O início dos sintomas e o diagnóstico assustador
Greta inicialmente atribuiu os sintomas – pernas fracas, doloridas e formigando – a um novo medicamento psiquiátrico. Ela interrompeu o remédio por conta própria, esperando uma melhora em poucos dias. No entanto, a situação só piorou. Após uma semana no barco, no último dia das férias, ela já não conseguia mais andar e precisou ser carregada pelos pescadores. "Nunca vou esquecer a sensação de perder o controle do meu próprio corpo", relata.
De volta a São Paulo, foi direto a um hospital, convencida de que era um problema na coluna. Contudo, a insistência de uma médica em chamar um neurologista mudou o rumo da investigação. Após testes simples, como tentar agachar e levantar, que ela não conseguiu realizar, o diagnóstico foi dado em poucos minutos: Síndrome de Guillain-Barré, um distúrbio neurológico autoimune raro, em que o sistema imunológico ataca os nervos periféricos.
A internação e o longo processo de recuperação
A chef foi internada imediatamente e passou por uma bateria de exames, incluindo a eletroneuromiografia e a punção lombar. Ficou oito dias hospitalizada, período em que, segundo ela, toda a sua rotina desapareceu. O apoio da família foi fundamental para superar esse momento crítico.
O médico alertou desde o início que a recuperação seria lenta, com uma previsão de pelo menos um ano. No décimo mês de tratamento, Greta já recuperou a capacidade de andar, mas ainda enfrenta desafios significativos. Ela sente dores, tem dificuldade para subir degraus altos e ainda não pode dirigir, dependendo de aplicativos ou motorista. A medicação, que começou com onze comprimidos diários, foi reduzida para quatro.
"A síndrome não 'acaba': como é autoimune, vou conviver com ela, me cuidando e respeitando o tratamento", explica Greta, demonstrando uma visão realista sobre sua condição crônica.

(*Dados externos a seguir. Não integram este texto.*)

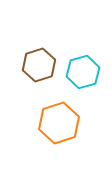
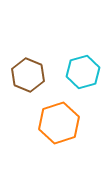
brown hexagon: moved 11 px left, 10 px down; rotated 20 degrees counterclockwise
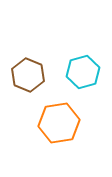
orange hexagon: rotated 9 degrees clockwise
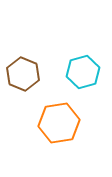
brown hexagon: moved 5 px left, 1 px up
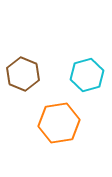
cyan hexagon: moved 4 px right, 3 px down
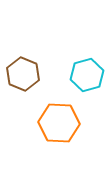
orange hexagon: rotated 12 degrees clockwise
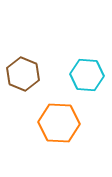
cyan hexagon: rotated 20 degrees clockwise
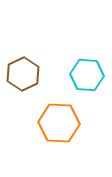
brown hexagon: rotated 12 degrees clockwise
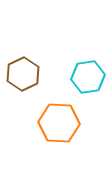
cyan hexagon: moved 1 px right, 2 px down; rotated 12 degrees counterclockwise
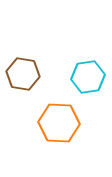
brown hexagon: rotated 24 degrees counterclockwise
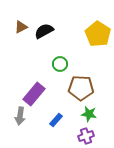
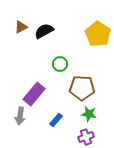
brown pentagon: moved 1 px right
purple cross: moved 1 px down
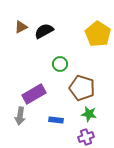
brown pentagon: rotated 15 degrees clockwise
purple rectangle: rotated 20 degrees clockwise
blue rectangle: rotated 56 degrees clockwise
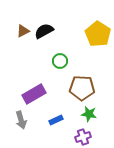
brown triangle: moved 2 px right, 4 px down
green circle: moved 3 px up
brown pentagon: rotated 15 degrees counterclockwise
gray arrow: moved 1 px right, 4 px down; rotated 24 degrees counterclockwise
blue rectangle: rotated 32 degrees counterclockwise
purple cross: moved 3 px left
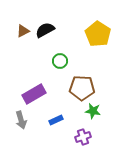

As consequências físicas e emocionais na vida e no trabalho
A perda da mobilidade foi o golpe mais difícil para alguém sempre ativa. Ela perdeu 4 quilos de massa muscular apenas nas pernas, além de equilíbrio e sensibilidade. Na cozinha, queimou os dedos várias vezes sem perceber, pois não distinguia entre quente e frio da canela ao joelho.
Além da dor física, a chef enfrentou uma batalha psicológica, questionando "Por que comigo?", já que sempre manteve hábitos saudáveis. No seu negócio, a premiada empresa artesanal de quiches e tortas Quichiki, precisou contratar mais pessoas para ajudá-la, já que a gastronomia exige gestos delicados e precisos que ela ainda não recuperou totalmente.
Greta Guedes segue positiva e confiante na recuperação completa, mas aprendeu a respeitar os limites do seu corpo. Sua mensagem principal é um alerta: "Prestem atenção nos sinais". Ela revela que, dois anos antes do episódio agudo, já tinha tido sintomas semelhantes, tratados como ansiedade. Hoje, acredita que era o início da doença neurológica.
Ela finaliza com um conselho crucial: buscar ajuda especializada ao sentir algo similar, pois nem sempre é 'só' ansiedade. Investigar problemas neurológicos com antecedência pode ser decisivo. Com a certeza de que está no seu caminho de volta, mesmo como uma pessoa transformada pela experiência, Greta segue inspirando com sua resiliência e coragem.